# [Collected data]
□ □ □

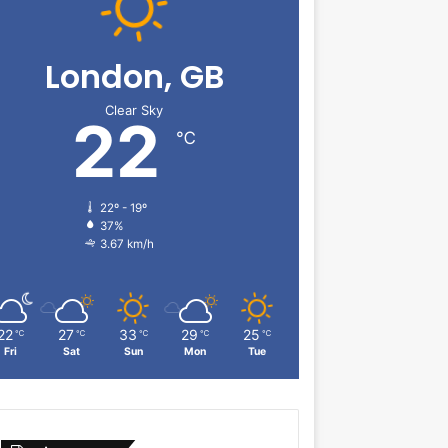
London, GB
Clear Sky
22
℃
22º - 19º
37%
3.67 km/h
22
27
33
29
25
℃
℃
℃
℃
℃
Fri
Sat
Sun
Mon
Tue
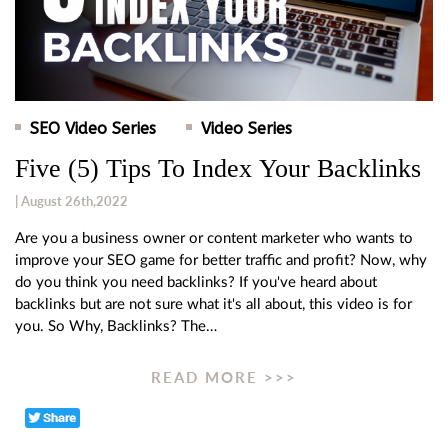
SEO Video Series
Video Series
Five (5) Tips To Index Your Backlinks
| August 26th,2022
Are you a business owner or content marketer who wants to
improve your SEO game for better traffic and profit? Now, why
do you think you need backlinks? If you've heard about
backlinks but are not sure what it's all about, this video is for
you. So Why, Backlinks? The…
READ MORE >>>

□ □ □

# [REQUEST]
Task for the records above: copy every line in which the word "about" occurs.

# [EXERCISE ANSWER]
do you think you need backlinks? If you've heard about
backlinks but are not sure what it's all about, this video is for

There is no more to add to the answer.